--- Begin ---

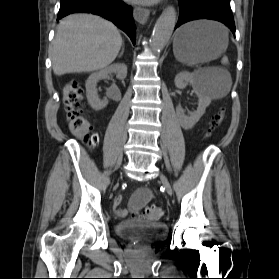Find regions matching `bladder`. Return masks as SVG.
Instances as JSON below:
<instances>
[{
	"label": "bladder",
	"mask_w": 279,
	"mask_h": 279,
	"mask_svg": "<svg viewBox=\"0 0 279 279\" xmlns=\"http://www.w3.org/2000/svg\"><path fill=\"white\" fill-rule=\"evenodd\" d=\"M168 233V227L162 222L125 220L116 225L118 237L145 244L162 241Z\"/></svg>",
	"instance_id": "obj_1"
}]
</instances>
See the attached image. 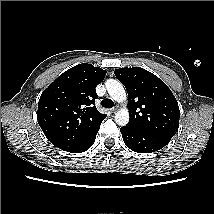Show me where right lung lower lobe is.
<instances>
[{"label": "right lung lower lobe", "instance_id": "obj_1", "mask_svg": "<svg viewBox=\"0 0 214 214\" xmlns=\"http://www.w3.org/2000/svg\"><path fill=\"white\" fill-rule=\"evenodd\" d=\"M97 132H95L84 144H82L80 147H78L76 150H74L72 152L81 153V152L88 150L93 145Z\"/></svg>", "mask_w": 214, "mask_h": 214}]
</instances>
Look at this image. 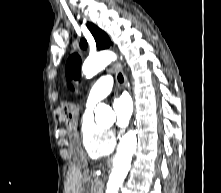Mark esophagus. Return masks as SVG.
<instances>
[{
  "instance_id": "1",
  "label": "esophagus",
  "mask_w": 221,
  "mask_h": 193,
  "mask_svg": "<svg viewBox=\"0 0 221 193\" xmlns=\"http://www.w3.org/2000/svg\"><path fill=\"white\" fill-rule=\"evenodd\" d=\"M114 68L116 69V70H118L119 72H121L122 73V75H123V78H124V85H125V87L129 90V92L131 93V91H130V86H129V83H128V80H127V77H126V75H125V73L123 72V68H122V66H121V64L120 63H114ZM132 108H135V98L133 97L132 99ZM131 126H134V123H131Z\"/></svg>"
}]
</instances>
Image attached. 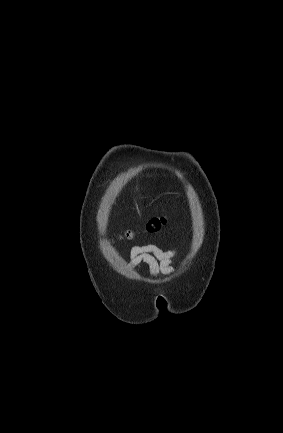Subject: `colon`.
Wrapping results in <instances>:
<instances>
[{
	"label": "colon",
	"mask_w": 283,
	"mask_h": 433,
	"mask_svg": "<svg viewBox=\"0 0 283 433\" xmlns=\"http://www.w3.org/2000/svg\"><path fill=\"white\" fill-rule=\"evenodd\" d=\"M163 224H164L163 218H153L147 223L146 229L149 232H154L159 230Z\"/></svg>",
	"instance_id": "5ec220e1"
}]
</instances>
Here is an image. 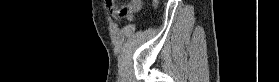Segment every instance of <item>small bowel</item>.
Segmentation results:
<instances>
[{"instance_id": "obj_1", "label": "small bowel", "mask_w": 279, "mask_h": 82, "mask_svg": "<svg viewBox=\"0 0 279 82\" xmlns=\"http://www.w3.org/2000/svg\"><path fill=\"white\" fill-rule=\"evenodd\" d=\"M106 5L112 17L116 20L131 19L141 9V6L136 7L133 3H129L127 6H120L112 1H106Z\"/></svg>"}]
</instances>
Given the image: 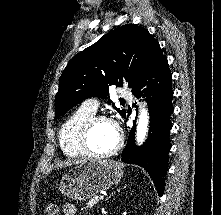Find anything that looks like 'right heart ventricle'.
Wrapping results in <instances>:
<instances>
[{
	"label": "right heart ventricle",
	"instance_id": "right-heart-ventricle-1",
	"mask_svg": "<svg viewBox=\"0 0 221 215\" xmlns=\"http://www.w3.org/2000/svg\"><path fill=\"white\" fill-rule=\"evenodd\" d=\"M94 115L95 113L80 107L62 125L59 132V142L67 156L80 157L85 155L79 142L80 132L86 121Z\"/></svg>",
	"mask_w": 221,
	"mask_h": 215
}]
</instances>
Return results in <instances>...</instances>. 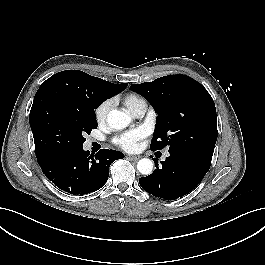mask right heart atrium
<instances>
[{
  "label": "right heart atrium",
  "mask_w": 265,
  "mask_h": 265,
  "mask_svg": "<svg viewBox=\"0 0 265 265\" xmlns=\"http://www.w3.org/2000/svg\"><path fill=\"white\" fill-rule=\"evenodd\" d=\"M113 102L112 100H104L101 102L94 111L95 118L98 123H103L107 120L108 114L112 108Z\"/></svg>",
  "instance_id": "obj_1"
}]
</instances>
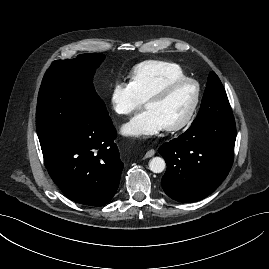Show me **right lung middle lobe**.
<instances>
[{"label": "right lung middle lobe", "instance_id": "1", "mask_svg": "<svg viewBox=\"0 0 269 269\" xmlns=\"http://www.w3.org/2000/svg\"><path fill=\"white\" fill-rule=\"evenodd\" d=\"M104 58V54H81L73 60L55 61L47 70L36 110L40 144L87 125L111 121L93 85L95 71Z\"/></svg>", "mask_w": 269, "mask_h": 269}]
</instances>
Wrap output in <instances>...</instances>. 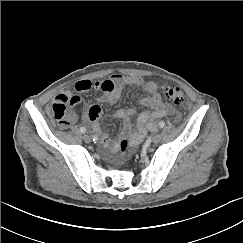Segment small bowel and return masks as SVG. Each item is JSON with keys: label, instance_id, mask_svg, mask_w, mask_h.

--- End ---
--- Begin ---

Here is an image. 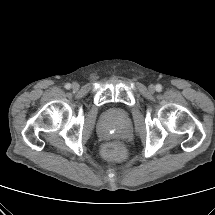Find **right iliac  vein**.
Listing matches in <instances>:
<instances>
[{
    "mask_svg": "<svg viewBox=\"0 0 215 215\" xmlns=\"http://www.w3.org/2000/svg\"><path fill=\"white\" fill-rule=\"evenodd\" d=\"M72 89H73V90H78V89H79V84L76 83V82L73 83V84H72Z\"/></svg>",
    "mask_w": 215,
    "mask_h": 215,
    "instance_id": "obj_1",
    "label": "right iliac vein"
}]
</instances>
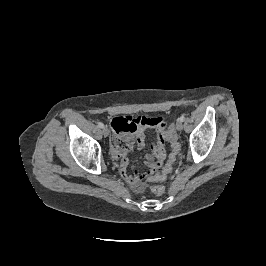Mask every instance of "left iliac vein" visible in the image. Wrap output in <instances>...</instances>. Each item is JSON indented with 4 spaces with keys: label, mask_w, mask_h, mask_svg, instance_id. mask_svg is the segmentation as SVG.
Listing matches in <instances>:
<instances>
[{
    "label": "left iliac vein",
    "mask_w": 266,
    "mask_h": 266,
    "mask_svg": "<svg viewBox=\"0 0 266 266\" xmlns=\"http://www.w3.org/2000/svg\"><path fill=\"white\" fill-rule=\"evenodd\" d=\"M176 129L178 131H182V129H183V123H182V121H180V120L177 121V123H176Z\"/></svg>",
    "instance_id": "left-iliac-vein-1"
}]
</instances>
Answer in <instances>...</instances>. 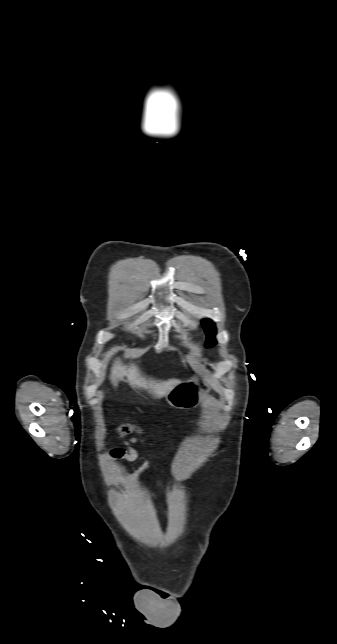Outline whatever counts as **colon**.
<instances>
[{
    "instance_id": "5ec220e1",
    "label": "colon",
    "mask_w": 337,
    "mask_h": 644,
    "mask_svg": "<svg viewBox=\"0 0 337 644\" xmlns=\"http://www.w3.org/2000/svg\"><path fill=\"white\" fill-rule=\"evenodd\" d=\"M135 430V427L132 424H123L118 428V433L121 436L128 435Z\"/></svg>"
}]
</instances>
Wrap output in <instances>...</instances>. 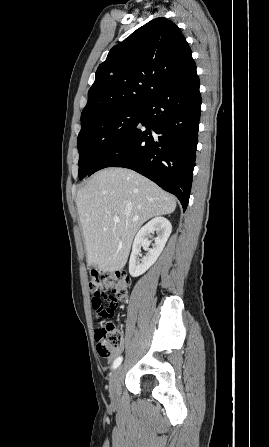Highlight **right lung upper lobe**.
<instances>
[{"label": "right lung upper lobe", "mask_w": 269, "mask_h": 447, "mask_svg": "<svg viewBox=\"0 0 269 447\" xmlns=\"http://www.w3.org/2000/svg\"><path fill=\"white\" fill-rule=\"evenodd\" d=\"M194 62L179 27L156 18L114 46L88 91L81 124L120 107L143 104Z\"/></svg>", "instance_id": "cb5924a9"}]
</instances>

--- End ---
--- Begin ---

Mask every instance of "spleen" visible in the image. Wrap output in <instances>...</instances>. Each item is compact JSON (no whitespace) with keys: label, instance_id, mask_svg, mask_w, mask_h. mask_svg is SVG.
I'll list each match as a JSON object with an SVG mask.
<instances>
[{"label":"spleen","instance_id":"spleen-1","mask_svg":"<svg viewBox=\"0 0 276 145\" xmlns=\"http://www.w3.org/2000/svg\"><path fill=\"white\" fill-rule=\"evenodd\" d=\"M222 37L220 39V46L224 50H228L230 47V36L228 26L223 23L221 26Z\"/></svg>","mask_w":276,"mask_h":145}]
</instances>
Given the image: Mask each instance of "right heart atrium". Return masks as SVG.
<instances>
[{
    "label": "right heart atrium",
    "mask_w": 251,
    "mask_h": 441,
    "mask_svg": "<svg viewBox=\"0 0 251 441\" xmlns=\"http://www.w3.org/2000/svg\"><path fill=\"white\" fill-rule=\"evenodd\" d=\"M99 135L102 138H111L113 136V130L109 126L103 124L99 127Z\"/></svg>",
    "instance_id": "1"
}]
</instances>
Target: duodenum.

--- End ---

- **Directive**: Retype the data from the line that contains "Given the image: Mask" through the line that contains "Target: duodenum.", both of those lines included.

- **Final result**:
Given the image: Mask each instance of "right heart atrium". Return masks as SVG.
<instances>
[{
    "label": "right heart atrium",
    "mask_w": 251,
    "mask_h": 441,
    "mask_svg": "<svg viewBox=\"0 0 251 441\" xmlns=\"http://www.w3.org/2000/svg\"><path fill=\"white\" fill-rule=\"evenodd\" d=\"M99 135L102 138H111L113 136V130L109 126L103 124L99 127Z\"/></svg>",
    "instance_id": "1"
}]
</instances>
Target: duodenum.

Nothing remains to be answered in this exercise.